The reference to 0 longitude alludes to the concept that Kangdez is considered the centre of the earth.

The geographers who used Kangdez as the prime meridian belonged to what is known as the al-Balkhi school, after Abu Mashar al-Balkhi, known in the West as Albumasar. During the Middle Ages, Albumasar was the most renowned of Muslim astronomer/astrologers in Europe. His theories of historical cycles linked with the planets influenced many European astrologers including Nostradamus whose key work Revolutions was based on such concepts.

The al-Balkhi school placed the meridian in the far East.
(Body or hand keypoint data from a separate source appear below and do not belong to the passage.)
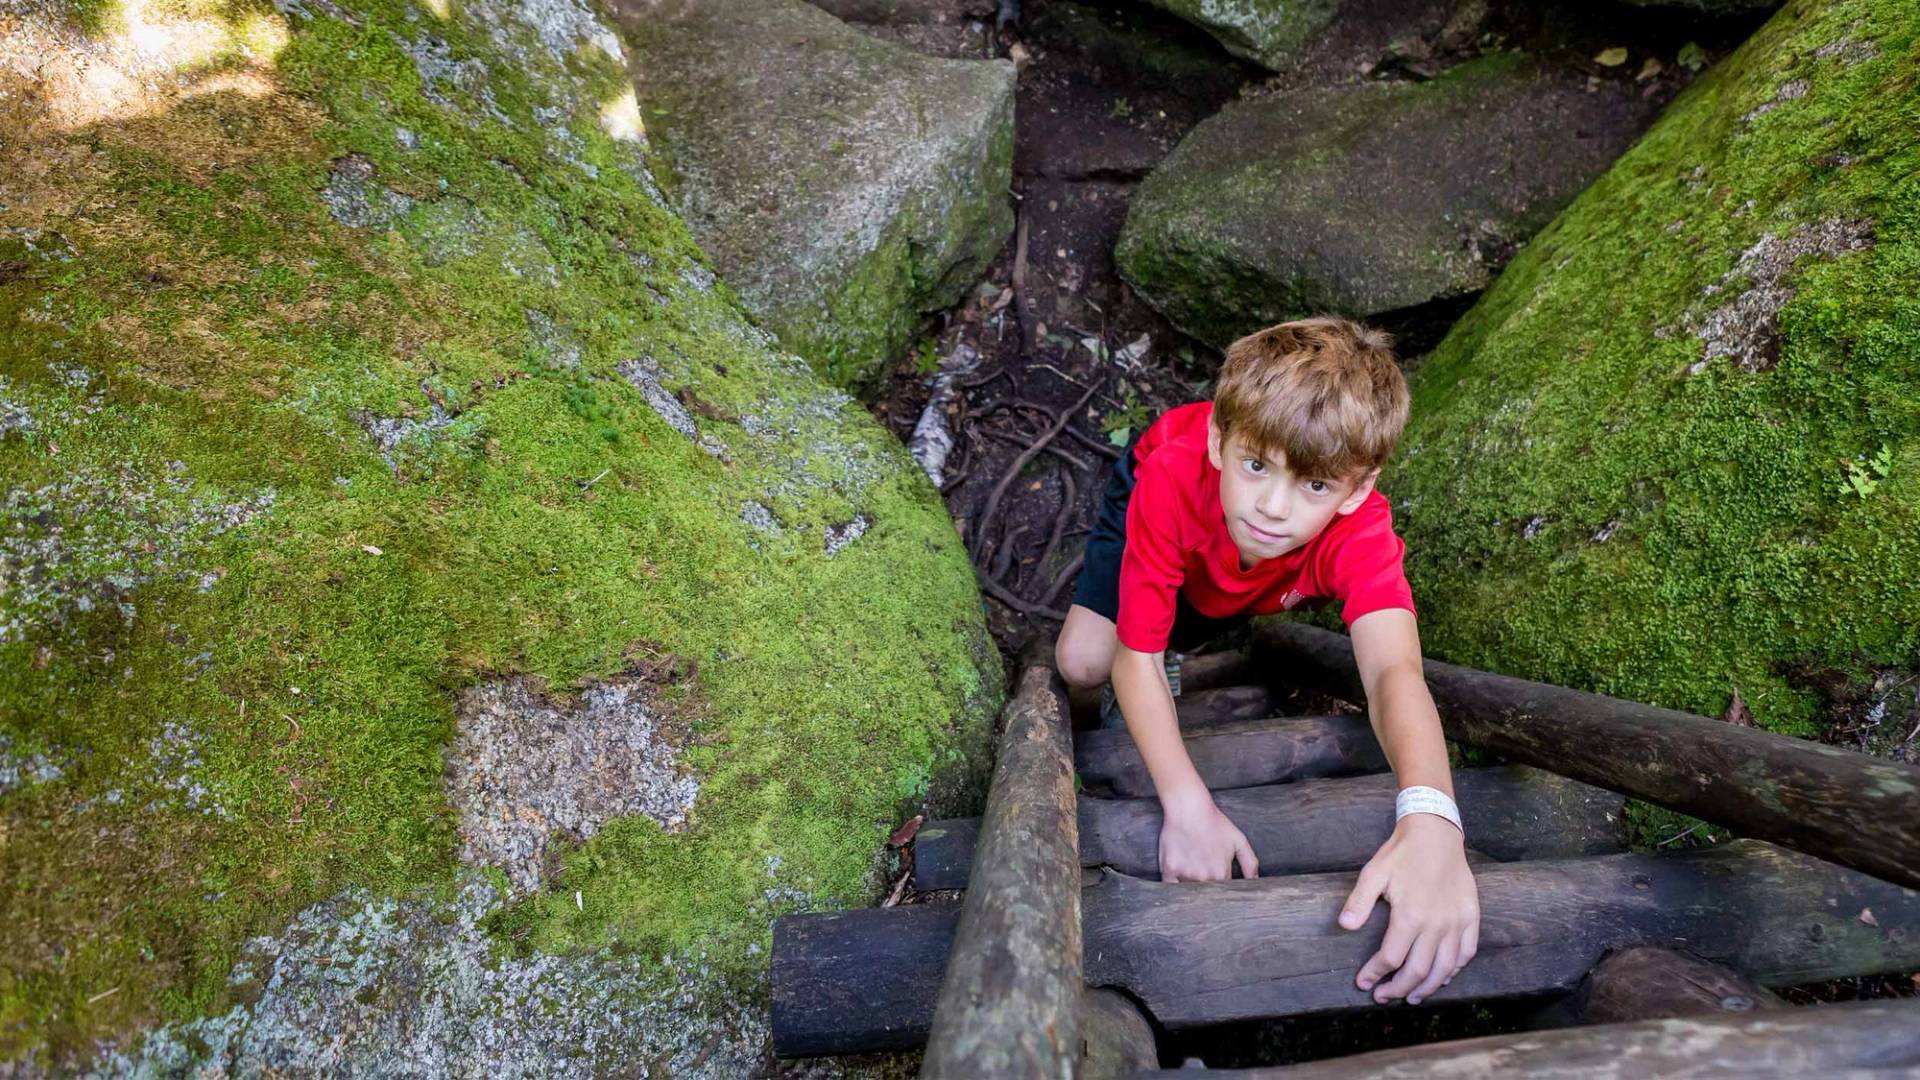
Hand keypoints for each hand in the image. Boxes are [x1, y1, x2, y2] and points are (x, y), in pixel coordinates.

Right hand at [1157, 788, 1258, 882]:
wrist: (1189, 808)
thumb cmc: (1214, 822)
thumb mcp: (1239, 841)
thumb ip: (1250, 864)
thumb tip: (1255, 882)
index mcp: (1220, 874)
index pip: (1223, 892)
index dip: (1222, 888)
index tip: (1219, 880)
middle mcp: (1203, 878)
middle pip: (1206, 894)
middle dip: (1207, 889)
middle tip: (1205, 871)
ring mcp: (1184, 874)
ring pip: (1189, 891)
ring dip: (1191, 886)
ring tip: (1193, 867)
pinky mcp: (1168, 869)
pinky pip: (1171, 886)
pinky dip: (1174, 885)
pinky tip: (1179, 874)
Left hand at [1337, 813, 1478, 1004]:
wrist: (1436, 832)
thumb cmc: (1402, 853)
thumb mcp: (1373, 872)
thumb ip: (1359, 902)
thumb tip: (1345, 926)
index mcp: (1410, 915)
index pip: (1391, 958)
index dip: (1375, 975)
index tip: (1363, 983)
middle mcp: (1436, 924)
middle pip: (1418, 971)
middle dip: (1398, 989)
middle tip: (1384, 997)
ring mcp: (1457, 922)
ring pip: (1444, 968)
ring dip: (1427, 988)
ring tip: (1412, 997)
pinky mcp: (1471, 916)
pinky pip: (1467, 952)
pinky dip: (1455, 970)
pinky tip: (1443, 976)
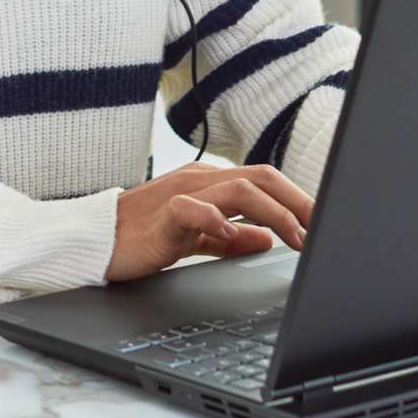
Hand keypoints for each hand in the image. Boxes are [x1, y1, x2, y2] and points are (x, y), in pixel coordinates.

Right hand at [107, 162, 313, 281]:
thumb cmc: (141, 235)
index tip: (322, 223)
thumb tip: (268, 238)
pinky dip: (217, 220)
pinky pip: (193, 209)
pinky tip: (233, 236)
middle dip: (297, 203)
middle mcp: (200, 180)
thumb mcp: (195, 236)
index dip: (298, 199)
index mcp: (209, 184)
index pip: (264, 180)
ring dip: (273, 214)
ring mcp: (181, 193)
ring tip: (294, 238)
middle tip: (321, 230)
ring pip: (238, 189)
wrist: (95, 240)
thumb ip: (230, 236)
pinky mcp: (162, 214)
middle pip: (260, 178)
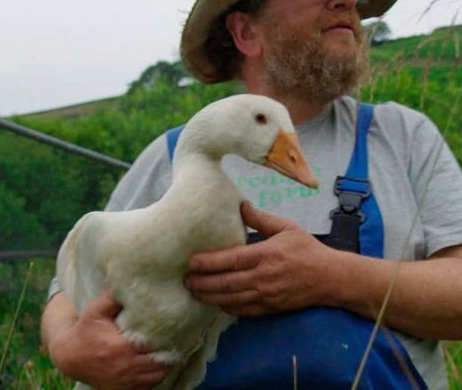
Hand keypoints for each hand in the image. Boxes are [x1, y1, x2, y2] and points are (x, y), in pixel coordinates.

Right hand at [48, 292, 169, 389]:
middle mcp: (126, 366)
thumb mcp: (95, 310)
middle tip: (174, 339)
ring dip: (164, 365)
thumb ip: (113, 298)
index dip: (166, 337)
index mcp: (121, 346)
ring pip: (158, 376)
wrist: (70, 357)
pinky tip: (155, 364)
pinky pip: (149, 386)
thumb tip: (129, 283)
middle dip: (169, 351)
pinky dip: (155, 376)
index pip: (154, 345)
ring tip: (167, 351)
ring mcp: (126, 381)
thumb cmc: (85, 330)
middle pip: (161, 363)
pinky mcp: (124, 389)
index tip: (172, 328)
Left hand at [184, 202, 336, 315]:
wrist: (331, 278)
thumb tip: (241, 205)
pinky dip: (227, 307)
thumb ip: (261, 219)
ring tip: (194, 292)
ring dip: (210, 297)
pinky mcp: (271, 308)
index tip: (191, 261)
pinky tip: (215, 303)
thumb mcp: (286, 228)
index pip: (230, 260)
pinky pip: (243, 310)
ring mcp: (267, 295)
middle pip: (226, 282)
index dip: (208, 262)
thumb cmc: (308, 250)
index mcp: (266, 254)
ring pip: (231, 299)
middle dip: (202, 282)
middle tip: (185, 280)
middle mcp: (264, 277)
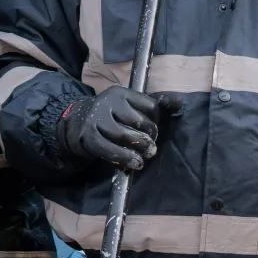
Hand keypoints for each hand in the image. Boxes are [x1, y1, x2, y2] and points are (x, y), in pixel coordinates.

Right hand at [58, 87, 179, 172]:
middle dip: (149, 137)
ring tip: (144, 157)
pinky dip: (123, 158)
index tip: (152, 130)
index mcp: (122, 93)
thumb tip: (179, 103)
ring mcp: (96, 118)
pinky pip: (108, 149)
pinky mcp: (88, 136)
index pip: (150, 106)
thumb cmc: (113, 116)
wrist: (78, 122)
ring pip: (123, 135)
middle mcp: (108, 102)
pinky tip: (133, 164)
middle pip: (138, 121)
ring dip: (138, 150)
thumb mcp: (131, 107)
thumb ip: (155, 106)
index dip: (156, 121)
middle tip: (151, 148)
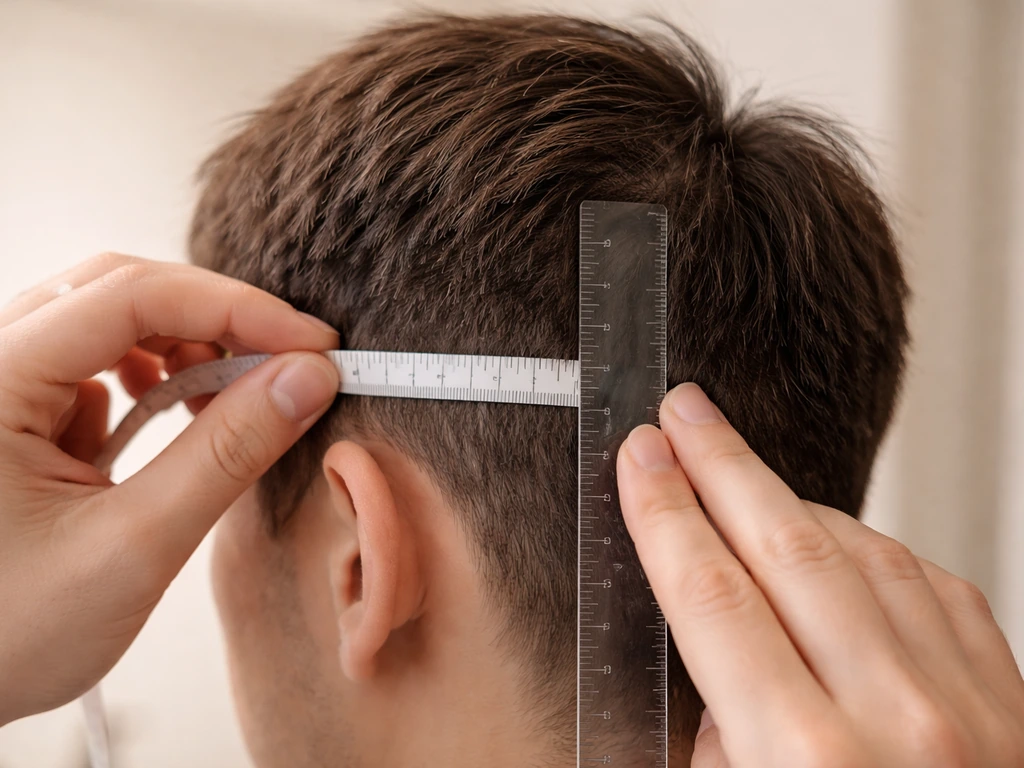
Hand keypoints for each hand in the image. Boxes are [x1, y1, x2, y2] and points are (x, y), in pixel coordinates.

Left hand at [0, 254, 339, 724]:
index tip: (313, 344)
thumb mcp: (133, 547)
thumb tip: (307, 378)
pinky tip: (177, 422)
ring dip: (186, 351)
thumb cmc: (2, 635)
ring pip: (110, 324)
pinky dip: (154, 385)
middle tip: (290, 363)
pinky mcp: (14, 413)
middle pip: (118, 293)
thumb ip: (227, 454)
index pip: (130, 296)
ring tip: (234, 400)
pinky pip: (97, 367)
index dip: (236, 308)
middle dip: (215, 321)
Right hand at [618, 383, 1023, 767]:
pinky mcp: (1009, 697)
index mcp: (804, 763)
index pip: (711, 596)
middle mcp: (894, 721)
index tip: (639, 458)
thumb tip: (716, 645)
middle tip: (684, 411)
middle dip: (722, 465)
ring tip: (738, 469)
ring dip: (789, 498)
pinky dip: (866, 544)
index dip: (665, 514)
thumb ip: (723, 736)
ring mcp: (967, 704)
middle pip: (786, 546)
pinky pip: (924, 580)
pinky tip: (831, 533)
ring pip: (860, 549)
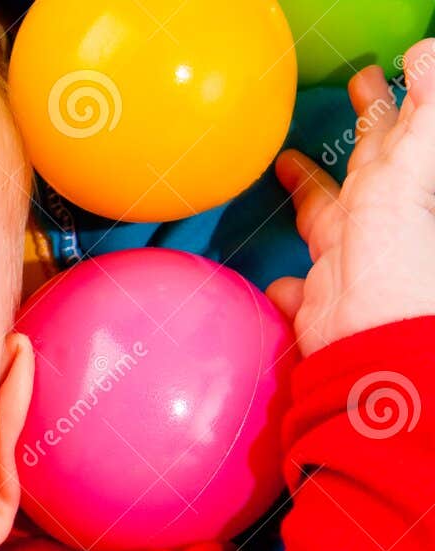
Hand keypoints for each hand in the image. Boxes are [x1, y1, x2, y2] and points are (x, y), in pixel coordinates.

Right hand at [269, 41, 434, 357]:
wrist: (373, 347)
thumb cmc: (402, 262)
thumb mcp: (413, 172)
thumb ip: (423, 115)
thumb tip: (426, 56)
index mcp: (403, 187)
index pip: (400, 130)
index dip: (393, 100)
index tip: (389, 71)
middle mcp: (378, 221)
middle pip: (368, 163)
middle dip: (360, 125)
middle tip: (356, 88)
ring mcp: (345, 262)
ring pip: (324, 213)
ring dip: (306, 187)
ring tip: (288, 163)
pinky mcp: (316, 302)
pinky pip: (295, 288)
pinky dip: (283, 283)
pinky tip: (278, 280)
His followers saw Kangdez as  the same as the Indian Yamakoti. In addition to Kangdez, the city Tara / Nara was placed in Yamakoti at the equator.

In al-Qanun al-Masudi, al-Biruni writes that Tara was 90 degrees east of Lanka / Ujjain basically agreeing with the Indian texts about the position of Yamakoti. Again Yamakoti was the same distance from Lanka / Ujjain as the latter was from Romaka (Eastern Roman empire or Constantinople).

Al-Biruni did not accept the equation of Lanka's longitude with that of Ujjain. He thought instead that it referred to the isle of Langabalus, the island of cloves (lavang), which may refer to the Nicobar-Andaman chain. Even though the Indians used Lanka as their own meridian, they usually named Yamakoti first when listing the four quadrants of the globe.

If we accept the Ujjain meridian, the longitude for Yamakoti would be at around 120-122 degrees East longitude which passes through the Indonesia of today.